RECORDS FOR THIS TASK Start Marker
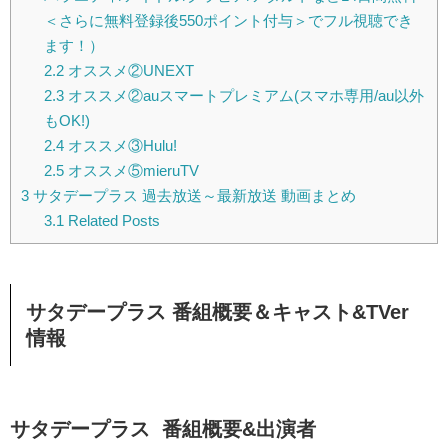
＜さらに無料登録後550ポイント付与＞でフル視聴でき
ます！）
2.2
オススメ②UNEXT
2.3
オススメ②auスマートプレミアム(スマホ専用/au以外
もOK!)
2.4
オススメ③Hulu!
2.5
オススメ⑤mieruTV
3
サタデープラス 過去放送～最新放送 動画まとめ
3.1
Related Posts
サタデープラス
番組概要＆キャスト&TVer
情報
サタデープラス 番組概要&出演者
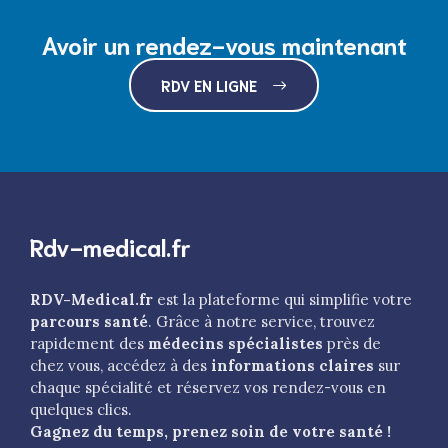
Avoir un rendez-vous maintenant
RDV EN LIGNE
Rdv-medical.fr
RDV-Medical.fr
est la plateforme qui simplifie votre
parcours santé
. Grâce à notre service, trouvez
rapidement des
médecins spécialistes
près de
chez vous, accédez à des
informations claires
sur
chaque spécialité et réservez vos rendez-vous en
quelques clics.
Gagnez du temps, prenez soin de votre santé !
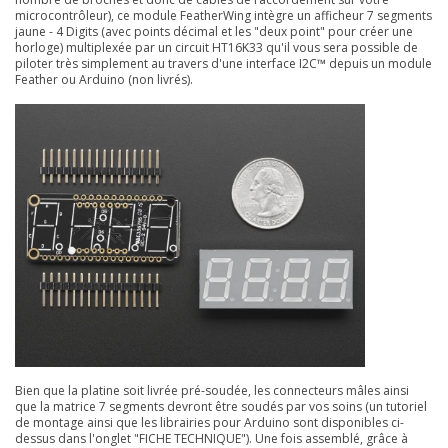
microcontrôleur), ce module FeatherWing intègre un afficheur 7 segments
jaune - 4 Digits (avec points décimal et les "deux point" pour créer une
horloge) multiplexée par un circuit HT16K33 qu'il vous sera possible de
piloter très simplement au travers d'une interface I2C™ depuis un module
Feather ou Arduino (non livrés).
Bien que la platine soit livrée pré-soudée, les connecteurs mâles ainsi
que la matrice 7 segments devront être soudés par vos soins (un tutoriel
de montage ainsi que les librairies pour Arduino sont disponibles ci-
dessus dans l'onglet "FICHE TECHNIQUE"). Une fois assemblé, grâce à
RECORDS FOR THIS TASK End Marker
RECORDS FOR THIS TASK Start Marker
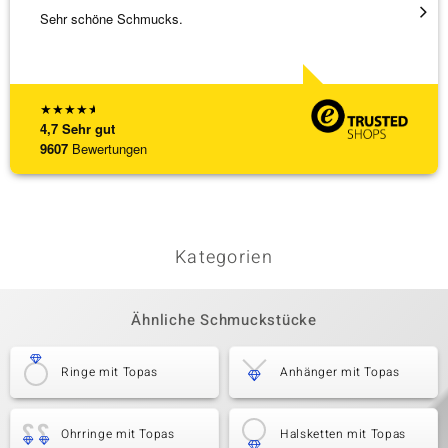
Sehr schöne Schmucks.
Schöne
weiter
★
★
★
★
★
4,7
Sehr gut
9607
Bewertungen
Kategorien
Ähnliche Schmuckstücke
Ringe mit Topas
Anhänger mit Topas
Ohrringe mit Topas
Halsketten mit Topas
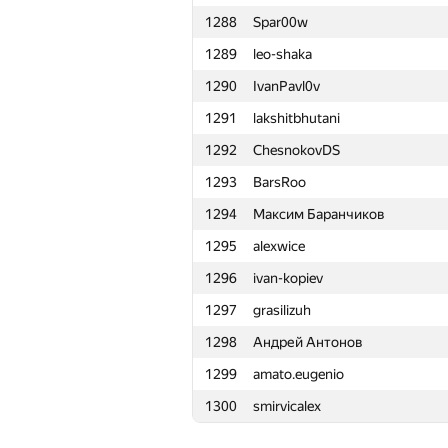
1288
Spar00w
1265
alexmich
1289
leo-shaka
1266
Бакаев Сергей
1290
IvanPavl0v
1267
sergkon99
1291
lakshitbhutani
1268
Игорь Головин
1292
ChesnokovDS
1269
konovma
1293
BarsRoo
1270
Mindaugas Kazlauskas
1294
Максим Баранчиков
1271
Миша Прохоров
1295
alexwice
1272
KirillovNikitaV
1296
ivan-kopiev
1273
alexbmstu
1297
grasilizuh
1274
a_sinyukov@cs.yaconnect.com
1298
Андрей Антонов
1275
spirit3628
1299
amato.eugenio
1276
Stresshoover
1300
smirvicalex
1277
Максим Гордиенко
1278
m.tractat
RECORDS FOR THIS TASK End Marker
WORK ORDER: In the material, edit the part that opens with the line containing "Avoir un rendez-vous maintenant" and closes with the line containing "Gagnez du temps, prenez soin de votre santé !" by replacing "médecins spécialistes" with "praticiens spécialistes", keeping everything else unchanged. Return only those lines.

YOUR RESPONSE:
Avoir un rendez-vous maintenant
RDV EN LIGNE
Rdv-medical.fr
RDV-Medical.fr
est la plateforme qui simplifie votre
parcours santé
. Grâce à notre service, trouvez
rapidement des
praticiens spécialistes
près de
chez vous, accédez à des
informations claires
sur
chaque spécialité et réservez vos rendez-vous en
quelques clics.
Gagnez du temps, prenez soin de votre santé !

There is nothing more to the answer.